As a student or professional, it is easy to focus on simply getting your job done. But the Colorado Health Symposium gave me an opportunity to remember the big picture in health and health care.
As a Symposium U scholar who took part in the three-day conference, Aug. 7-9, at the Keystone Resort & Conference Center, I collaborated with policymakers, care providers, technology experts, patients and community health workers to explore new ways to improve health in Colorado and across the United States.
I'd like to pass along some of my favorite takeaways from the Symposium arranged by what I'm excited about, what worries me and what I plan to do with what I learned.
What I'm excited about
I'm thrilled that, as Jay Want, MD, suggested, there is no longer a debate on whether we need to improve health care. Now we are focused on integrating the system and figuring out how to work together to make change. It looks like a big step forward, and I am glad to be joining the health care sector at this exciting time.
I'm also moved by the groundswell in patient and consumer activism. Regina Holliday shared her personal story about the importance of including patients in health care reform. The world is moving away from a top-down approach to health care; health professionals need to be able to learn from each other and their patients.

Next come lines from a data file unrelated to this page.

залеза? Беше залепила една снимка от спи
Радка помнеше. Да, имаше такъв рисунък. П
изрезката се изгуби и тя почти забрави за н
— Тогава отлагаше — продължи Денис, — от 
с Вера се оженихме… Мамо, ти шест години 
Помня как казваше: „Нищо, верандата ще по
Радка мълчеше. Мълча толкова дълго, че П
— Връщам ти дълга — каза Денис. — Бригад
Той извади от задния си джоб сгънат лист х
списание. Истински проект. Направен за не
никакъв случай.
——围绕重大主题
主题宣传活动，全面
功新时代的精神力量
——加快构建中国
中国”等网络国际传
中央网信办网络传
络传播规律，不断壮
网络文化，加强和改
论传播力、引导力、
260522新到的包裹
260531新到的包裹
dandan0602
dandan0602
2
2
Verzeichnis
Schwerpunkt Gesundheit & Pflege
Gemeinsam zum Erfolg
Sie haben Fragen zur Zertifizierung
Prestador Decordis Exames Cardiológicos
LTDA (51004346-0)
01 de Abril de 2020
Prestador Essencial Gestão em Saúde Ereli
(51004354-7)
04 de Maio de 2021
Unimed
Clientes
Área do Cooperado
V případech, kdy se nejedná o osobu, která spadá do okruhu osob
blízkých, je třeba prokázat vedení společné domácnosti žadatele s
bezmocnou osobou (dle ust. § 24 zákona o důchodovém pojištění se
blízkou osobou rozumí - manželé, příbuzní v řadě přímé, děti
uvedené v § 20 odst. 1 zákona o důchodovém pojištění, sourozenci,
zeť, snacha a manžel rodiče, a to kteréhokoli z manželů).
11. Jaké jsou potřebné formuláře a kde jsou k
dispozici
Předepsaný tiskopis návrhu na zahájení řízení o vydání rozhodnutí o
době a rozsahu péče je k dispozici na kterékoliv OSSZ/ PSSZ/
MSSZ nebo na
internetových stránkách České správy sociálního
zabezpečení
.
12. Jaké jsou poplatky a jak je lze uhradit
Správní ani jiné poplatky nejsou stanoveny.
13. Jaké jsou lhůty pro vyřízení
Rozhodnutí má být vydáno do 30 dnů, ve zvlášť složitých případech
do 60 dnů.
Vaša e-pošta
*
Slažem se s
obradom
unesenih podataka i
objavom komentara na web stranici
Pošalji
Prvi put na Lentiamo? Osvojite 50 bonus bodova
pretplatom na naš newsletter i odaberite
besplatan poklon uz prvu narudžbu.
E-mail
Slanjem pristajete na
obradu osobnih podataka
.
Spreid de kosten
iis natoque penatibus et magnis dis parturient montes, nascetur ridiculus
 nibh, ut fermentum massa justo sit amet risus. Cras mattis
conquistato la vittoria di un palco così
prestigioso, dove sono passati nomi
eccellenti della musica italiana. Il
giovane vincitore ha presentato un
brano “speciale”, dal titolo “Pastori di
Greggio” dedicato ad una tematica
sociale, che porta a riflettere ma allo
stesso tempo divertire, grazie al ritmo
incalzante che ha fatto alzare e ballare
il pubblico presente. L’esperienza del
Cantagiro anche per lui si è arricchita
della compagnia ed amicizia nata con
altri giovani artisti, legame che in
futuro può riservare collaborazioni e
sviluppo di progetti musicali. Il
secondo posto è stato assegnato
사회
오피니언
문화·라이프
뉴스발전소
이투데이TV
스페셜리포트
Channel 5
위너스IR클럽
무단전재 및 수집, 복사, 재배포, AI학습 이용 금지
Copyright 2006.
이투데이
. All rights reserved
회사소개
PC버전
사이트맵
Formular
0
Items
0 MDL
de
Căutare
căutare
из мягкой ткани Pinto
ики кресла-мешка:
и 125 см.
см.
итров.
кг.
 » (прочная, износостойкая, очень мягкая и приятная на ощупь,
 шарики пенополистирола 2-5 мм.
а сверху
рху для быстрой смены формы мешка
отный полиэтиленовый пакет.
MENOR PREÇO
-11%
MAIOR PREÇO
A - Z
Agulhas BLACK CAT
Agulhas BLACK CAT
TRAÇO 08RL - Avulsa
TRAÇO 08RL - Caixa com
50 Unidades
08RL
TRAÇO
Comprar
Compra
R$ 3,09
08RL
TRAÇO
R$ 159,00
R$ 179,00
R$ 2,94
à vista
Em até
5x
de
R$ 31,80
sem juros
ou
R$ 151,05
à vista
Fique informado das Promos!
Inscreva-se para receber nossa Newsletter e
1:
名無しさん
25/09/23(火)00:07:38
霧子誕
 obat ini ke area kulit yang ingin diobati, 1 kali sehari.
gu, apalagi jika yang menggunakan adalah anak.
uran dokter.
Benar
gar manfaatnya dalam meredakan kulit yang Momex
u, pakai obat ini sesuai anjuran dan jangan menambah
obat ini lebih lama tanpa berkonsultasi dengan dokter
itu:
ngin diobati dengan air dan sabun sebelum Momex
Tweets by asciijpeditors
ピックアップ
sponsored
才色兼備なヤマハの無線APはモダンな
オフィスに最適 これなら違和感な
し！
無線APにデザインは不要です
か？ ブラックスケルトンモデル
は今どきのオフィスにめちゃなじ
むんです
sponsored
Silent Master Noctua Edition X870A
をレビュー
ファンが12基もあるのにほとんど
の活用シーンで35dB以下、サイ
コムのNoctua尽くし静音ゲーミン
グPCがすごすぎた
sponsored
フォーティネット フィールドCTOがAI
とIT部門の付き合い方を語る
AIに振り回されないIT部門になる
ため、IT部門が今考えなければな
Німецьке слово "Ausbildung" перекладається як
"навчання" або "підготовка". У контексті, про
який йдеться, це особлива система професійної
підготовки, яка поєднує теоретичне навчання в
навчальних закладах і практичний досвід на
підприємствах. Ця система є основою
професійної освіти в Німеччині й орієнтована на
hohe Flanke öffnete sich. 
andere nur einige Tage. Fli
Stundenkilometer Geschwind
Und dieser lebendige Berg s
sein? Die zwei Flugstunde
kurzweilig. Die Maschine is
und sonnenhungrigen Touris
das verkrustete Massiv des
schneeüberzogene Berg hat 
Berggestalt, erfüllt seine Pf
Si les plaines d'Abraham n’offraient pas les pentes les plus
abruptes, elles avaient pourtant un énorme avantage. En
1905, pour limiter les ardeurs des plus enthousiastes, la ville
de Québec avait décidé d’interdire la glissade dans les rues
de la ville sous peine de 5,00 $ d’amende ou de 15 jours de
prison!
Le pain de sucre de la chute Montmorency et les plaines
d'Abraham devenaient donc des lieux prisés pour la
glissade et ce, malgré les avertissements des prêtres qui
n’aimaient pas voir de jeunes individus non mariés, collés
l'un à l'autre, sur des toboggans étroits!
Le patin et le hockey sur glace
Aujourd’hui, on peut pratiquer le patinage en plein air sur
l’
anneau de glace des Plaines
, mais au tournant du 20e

I'm encouraged by the idea that "play matters" and by the growing emphasis on supporting the well-being of our communities. I'm glad that there is such an interest by care providers, researchers and public health individuals to build physical and social environments where healthy people can grow. I was inspired after hearing the positive policy, system and environmental changes happening in Chicago.
The health care potential for IBM's Watson supercomputer and the collection of big data are phenomenal. I'm excited to see where this can lead us and how tools are developed to help reduce complexity so we can make good decisions when caring for clients.
What I'm worried about:
After hearing Benjamin Domenech's talk about the Affordable Care Act (ACA) and Rebecca Costa's keynote address, I worry about complexity and the ability of health leaders to embrace "fast failure" to develop the best solutions. I'm concerned that as the ACA is implemented, any failure will stymie the process and prevent the positive aspects from taking hold.
I worry that our current workforce cannot sustain itself as the population grows and more is asked of each practitioner. Because there is so much burnout in health care and so much risk associated with innovation, I can foresee how easy it would be to shut down rather than make change in our health care systems.
What am I going to do now?
As John Kenagy, MD, said, I'm going to "Stop. Think about it" when I hear things that are counterintuitive.
I will embrace failure as a learning tool and cut myself (and others) some slack.
I will read about innovations in health care, including what others have done in and outside my field.
I will use tools shared by Daniel Friedland, MD, and practice mindfulness to change my neurological pathway responses to stress. I'm going to be open to the vulnerability experienced with self-doubt rather than initiating a fight-or-flight response and reframe my self-talk to engage my prefrontal cortex rather than my limbic system.
I will reach out to learn from leaders in my community who are passionate about promoting health in a volatile, uncertain, complex and ambiguous world.
Thank you to the Colorado Health Foundation for fostering passion and critical thinking for those entering the health care field and for the opportunity to attend this conference and to learn from great leaders.
Catherine Greife is among 10 scholars chosen to participate in Symposium U, a partnership with Colorado academic institutions that offers students hotel accommodations and full access to the Colorado Health Symposium. She is currently working on a master's degree in occupational therapy at Colorado State University.